Purpose & Capability
noteThe name/description claim a Tencent COS+CI-backed context engine; the code implements bootstrapping buckets/datasets, uploading MEMORY.md, daily logs and assets, and performing CI hybridsearch. Requiring Tencent SecretId/SecretKey/APPID is proportionate to that purpose. However the registry metadata presented earlier states "Required env vars: none / Primary credential: none", which is inconsistent with the plugin's documented and implemented requirement for Tencent credentials in configuration (openclaw.plugin.json and SKILL.md).
Instruction Scope
concernRuntime instructions and code will scan workspace directories (~/.openclaw/workspace or parent directories of sessionFile), parse MEMORY.md and daily logs, extract referenced assets and upload a wide range of local files (images, docs, PDFs, spreadsheets, text). The plugin also registers before_prompt_build hooks that replace parts of the system prompt (Memory Recall layer) and caches system prompts per-session.

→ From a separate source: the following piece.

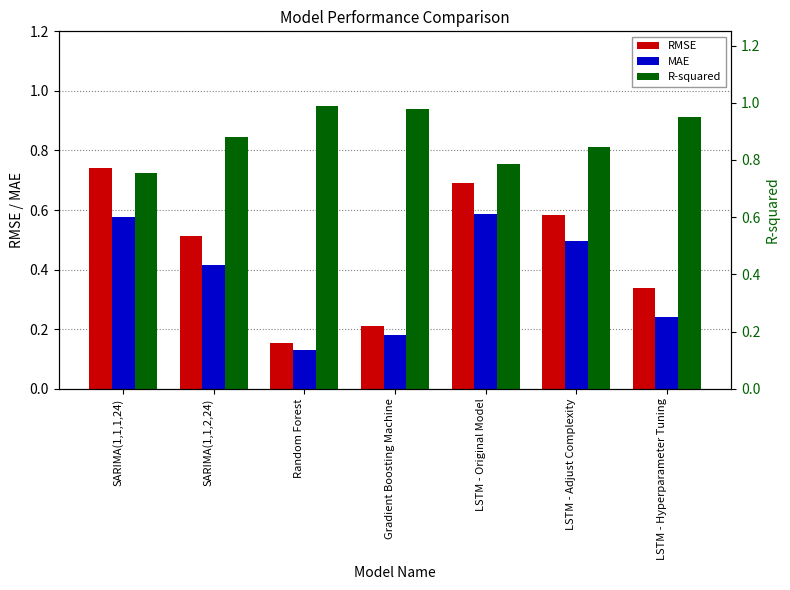

At LSTM - Hyperparameter Tuning, list the series in order from smallest to largest.

MAE, RMSE, R-squared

Those behaviors are functionally consistent with a context-engine but mean the skill will read and transmit potentially sensitive local files and will actively modify the system prompt content the LLM sees — both are powerful actions that users must explicitly consent to.
Install Mechanism
okThere is no opaque download/install-from-URL behavior; this package is distributed with source and a normal package.json that depends on cos-nodejs-sdk-v5 (npm). No install spec is included (user installs via OpenClaw CLI or manually and runs npm install). No extract-from-arbitrary-URL installs were detected.
Credentials
concernThe plugin legitimately needs Tencent SecretId / SecretKey / APPID to create buckets, upload objects and call CI. That scope is appropriate for the declared integration. However the registry metadata omitted these required credentials, which is inconsistent. The plugin will also access local files under the workspace (including many file extensions by default), write debug/system prompt caches to ~/.openclaw, and persist a hash cache — these filesystem accesses are expected for sync functionality but increase the sensitivity of the credentials you grant (they permit uploading arbitrary workspace content).
Persistence & Privilege
notealways:false (not force-included) and normal autonomous invocation are used. The plugin registers hooks (llm_input, before_prompt_build, after_tool_call) and will run background sync tasks (file watchers, periodic sync every N turns). That lifecycle fits a context-engine but granting it the ability to override system-prompt layers and to run file-system watchers means it has ongoing influence over conversation context and can autonomously upload data when enabled — a meaningful privilege that should be consciously granted.